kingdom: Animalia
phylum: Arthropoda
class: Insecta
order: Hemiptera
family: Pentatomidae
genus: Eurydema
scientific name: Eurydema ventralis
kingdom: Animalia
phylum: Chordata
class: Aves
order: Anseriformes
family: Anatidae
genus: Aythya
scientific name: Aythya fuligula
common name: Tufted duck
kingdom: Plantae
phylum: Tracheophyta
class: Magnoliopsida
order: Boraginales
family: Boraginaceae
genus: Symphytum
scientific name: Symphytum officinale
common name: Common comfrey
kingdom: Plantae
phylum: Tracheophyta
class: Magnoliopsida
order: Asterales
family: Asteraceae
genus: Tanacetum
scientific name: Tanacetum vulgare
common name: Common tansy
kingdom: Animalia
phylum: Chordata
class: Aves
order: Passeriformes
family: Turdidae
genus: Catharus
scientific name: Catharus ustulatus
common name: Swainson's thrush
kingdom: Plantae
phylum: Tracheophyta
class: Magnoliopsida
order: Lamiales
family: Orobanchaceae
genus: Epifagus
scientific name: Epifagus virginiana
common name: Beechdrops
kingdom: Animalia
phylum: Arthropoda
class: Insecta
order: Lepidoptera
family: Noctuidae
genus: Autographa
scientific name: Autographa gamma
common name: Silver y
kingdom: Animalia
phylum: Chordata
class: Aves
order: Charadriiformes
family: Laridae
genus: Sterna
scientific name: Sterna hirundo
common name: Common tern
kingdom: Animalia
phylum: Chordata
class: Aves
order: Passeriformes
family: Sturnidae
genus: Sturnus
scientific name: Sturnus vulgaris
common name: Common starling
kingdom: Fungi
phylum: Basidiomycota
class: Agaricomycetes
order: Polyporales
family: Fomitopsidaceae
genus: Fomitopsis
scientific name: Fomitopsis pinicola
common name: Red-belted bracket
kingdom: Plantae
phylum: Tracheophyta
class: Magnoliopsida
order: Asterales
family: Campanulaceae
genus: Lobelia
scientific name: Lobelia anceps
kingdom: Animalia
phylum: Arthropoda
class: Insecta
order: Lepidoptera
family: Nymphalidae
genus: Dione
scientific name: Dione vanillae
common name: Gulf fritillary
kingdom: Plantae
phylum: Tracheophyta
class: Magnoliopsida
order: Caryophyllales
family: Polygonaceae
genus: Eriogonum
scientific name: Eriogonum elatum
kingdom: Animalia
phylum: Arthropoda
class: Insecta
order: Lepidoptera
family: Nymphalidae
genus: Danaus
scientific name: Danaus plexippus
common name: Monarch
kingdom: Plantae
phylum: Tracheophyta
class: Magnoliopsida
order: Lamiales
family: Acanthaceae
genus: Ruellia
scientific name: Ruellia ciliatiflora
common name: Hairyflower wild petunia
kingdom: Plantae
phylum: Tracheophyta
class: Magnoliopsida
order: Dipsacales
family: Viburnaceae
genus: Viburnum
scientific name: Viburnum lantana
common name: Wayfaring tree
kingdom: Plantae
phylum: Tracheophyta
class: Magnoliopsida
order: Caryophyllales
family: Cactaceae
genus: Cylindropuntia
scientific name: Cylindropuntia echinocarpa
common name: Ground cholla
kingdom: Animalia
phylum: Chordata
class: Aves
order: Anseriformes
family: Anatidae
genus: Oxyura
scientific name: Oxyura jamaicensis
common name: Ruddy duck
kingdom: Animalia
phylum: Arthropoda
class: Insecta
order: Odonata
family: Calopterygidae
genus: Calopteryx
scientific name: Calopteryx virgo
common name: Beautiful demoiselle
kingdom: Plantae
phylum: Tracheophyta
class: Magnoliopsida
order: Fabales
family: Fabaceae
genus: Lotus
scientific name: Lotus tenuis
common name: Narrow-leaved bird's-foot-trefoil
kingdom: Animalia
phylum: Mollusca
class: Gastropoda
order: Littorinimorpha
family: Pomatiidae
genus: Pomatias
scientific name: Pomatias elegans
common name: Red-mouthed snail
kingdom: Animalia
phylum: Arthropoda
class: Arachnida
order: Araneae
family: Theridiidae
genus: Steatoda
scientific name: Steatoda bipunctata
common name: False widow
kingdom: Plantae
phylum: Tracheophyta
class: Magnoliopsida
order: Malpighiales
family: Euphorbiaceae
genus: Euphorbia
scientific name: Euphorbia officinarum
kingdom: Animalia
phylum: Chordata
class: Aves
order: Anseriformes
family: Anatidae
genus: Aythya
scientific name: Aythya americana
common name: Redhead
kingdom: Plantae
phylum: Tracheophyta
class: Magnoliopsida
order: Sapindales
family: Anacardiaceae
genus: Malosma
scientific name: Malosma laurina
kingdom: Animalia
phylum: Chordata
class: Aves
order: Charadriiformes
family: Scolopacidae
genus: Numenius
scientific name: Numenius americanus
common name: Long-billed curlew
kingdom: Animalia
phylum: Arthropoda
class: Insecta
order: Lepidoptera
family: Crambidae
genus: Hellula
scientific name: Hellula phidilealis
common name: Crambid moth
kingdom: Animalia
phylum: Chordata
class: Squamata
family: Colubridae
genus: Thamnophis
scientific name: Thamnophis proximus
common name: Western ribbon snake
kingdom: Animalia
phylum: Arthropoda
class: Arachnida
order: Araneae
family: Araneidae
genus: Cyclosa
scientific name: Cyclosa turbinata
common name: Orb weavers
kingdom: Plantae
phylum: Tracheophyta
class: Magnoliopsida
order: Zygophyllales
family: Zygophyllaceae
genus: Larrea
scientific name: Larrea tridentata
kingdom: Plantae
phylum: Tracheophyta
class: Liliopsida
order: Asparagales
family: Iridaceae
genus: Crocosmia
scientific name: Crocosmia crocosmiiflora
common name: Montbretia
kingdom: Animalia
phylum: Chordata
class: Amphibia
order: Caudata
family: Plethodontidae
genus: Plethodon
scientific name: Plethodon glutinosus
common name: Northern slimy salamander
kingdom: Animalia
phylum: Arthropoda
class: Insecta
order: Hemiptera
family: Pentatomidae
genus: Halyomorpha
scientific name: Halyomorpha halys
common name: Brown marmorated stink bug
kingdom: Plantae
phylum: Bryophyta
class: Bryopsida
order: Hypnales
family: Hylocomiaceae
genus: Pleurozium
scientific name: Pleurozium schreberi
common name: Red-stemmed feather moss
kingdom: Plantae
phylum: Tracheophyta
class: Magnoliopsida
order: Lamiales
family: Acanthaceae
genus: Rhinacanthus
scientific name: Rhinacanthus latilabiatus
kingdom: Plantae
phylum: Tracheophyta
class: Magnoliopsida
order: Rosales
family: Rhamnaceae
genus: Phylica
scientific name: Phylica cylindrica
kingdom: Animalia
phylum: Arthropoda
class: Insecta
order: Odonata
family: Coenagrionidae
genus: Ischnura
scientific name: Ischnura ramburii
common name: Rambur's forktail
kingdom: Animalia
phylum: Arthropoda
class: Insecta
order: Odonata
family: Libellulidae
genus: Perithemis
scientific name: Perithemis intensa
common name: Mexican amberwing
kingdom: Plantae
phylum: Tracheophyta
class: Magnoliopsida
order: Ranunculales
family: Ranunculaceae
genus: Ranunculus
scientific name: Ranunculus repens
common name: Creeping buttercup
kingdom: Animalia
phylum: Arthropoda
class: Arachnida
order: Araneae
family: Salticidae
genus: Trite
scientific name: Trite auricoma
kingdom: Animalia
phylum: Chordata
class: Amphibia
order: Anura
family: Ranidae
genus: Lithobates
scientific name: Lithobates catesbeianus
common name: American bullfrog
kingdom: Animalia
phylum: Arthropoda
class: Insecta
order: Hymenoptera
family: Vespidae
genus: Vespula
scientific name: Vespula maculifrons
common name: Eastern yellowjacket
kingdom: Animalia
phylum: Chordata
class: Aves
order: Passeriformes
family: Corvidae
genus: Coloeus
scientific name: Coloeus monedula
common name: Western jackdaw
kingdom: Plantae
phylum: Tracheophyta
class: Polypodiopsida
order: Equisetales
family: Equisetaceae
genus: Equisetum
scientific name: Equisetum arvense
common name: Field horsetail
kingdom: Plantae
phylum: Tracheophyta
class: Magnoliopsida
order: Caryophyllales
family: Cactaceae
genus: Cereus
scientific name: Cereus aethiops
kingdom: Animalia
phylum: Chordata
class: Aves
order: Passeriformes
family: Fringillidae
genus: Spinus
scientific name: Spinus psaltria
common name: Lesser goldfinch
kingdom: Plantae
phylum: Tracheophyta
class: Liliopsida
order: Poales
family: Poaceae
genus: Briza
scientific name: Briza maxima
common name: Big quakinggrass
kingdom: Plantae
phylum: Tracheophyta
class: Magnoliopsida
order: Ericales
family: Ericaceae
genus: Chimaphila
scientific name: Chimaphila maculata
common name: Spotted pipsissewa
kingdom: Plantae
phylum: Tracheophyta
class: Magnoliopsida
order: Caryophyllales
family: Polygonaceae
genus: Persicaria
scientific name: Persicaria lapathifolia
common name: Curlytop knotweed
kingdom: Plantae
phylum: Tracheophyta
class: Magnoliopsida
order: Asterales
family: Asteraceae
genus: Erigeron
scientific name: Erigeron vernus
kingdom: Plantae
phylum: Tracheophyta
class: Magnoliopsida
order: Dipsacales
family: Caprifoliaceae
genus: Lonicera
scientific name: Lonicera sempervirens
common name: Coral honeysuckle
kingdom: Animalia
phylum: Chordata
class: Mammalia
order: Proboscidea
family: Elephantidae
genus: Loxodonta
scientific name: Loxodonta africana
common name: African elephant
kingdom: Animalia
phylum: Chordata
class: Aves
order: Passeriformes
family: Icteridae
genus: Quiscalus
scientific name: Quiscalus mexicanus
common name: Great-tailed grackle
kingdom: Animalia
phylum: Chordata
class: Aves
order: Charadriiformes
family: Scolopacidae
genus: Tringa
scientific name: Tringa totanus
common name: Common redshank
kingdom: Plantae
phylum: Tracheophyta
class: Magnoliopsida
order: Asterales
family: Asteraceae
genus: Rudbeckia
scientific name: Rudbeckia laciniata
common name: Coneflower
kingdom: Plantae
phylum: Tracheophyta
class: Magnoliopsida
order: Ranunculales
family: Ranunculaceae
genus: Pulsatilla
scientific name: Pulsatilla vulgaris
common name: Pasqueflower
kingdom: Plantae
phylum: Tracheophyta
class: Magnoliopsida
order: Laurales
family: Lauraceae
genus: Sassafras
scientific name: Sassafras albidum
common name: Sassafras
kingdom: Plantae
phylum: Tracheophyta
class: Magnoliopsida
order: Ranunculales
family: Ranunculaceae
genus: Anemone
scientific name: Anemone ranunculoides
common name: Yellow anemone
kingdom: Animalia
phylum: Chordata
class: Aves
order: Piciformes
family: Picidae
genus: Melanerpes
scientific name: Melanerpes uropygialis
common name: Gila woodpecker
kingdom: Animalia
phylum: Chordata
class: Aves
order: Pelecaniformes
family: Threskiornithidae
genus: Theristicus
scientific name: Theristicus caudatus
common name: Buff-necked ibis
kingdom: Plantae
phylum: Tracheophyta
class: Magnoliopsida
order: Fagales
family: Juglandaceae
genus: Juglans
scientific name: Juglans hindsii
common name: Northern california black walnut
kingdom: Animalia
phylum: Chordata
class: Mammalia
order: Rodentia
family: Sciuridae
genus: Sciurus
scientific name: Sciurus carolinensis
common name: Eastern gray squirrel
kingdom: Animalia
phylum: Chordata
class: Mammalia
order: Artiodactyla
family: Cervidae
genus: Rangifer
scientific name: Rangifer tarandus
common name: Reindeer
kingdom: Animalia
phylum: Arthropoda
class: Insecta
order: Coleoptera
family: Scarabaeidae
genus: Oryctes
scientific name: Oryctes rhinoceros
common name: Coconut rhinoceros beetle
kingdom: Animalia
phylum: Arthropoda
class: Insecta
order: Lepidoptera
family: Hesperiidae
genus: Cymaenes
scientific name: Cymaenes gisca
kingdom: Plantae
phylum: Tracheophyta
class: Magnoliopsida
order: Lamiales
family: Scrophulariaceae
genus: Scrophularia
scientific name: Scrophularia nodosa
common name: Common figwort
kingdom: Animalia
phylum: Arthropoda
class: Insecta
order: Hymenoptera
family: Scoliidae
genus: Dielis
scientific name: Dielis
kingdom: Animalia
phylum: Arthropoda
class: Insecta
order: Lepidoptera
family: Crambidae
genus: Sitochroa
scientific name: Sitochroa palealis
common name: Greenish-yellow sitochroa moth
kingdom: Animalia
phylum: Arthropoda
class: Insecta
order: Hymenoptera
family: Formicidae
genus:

* * * * *

> [Directions for this task]
Could you write out everything from the line containing "family: Hylocomiaceae" down to the line containing "genus: Chimaphila", both included, replacing "common name" with "vernacular name" and leaving all else unchanged?

> [Result below]
family: Hylocomiaceae
genus: Pleurozium
scientific name: Pleurozium schreberi
vernacular name: Red-stemmed feather moss
kingdom: Plantae
phylum: Tracheophyta
class: Magnoliopsida
order: Lamiales
family: Acanthaceae
genus: Rhinacanthus
scientific name: Rhinacanthus latilabiatus
kingdom: Plantae
phylum: Tracheophyta
class: Magnoliopsida
order: Rosales
family: Rhamnaceae
genus: Phylica
scientific name: Phylica cylindrica
kingdom: Animalia
phylum: Arthropoda
class: Insecta
order: Odonata
family: Coenagrionidae
genus: Ischnura
scientific name: Ischnura ramburii
vernacular name: Rambur's forktail
kingdom: Animalia
phylum: Arthropoda
class: Insecta
order: Odonata
family: Libellulidae
genus: Perithemis
scientific name: Perithemis intensa
vernacular name: Mexican amberwing
kingdom: Plantae
phylum: Tracheophyta
class: Magnoliopsida
order: Ranunculales
family: Ranunculaceae
genus: Ranunculus
scientific name: Ranunculus repens
vernacular name: Creeping buttercup
kingdom: Animalia
phylum: Arthropoda
class: Arachnida
order: Araneae
family: Salticidae
genus: Trite
scientific name: Trite auricoma
kingdom: Animalia
phylum: Chordata
class: Amphibia
order: Anura
family: Ranidae
genus: Lithobates
scientific name: Lithobates catesbeianus
vernacular name: American bullfrog
kingdom: Animalia
phylum: Arthropoda
class: Insecta
order: Hymenoptera
family: Vespidae
genus: Vespula
scientific name: Vespula maculifrons
vernacular name: Eastern yellowjacket
kingdom: Animalia
phylum: Chordata
class: Aves
order: Passeriformes
family: Corvidae
genus: Coloeus
scientific name: Coloeus monedula
vernacular name: Western jackdaw
kingdom: Plantae
phylum: Tracheophyta
class: Polypodiopsida
order: Equisetales
family: Equisetaceae
genus: Equisetum
scientific name: Equisetum arvense
vernacular name: Field horsetail
kingdom: Plantae
phylum: Tracheophyta
class: Magnoliopsida
order: Caryophyllales
family: Cactaceae
genus: Cereus
scientific name: Cereus aethiops
kingdom: Animalia
phylum: Chordata
class: Aves
order: Passeriformes
family: Fringillidae
genus: Spinus
scientific name: Spinus psaltria
vernacular name: Lesser goldfinch
kingdom: Plantae
phylum: Tracheophyta
class: Liliopsida
order: Poales
family: Poaceae
genus: Briza
scientific name: Briza maxima
vernacular name: Big quakinggrass
kingdom: Plantae
phylum: Tracheophyta
class: Magnoliopsida
order: Ericales
family: Ericaceae
genus: Chimaphila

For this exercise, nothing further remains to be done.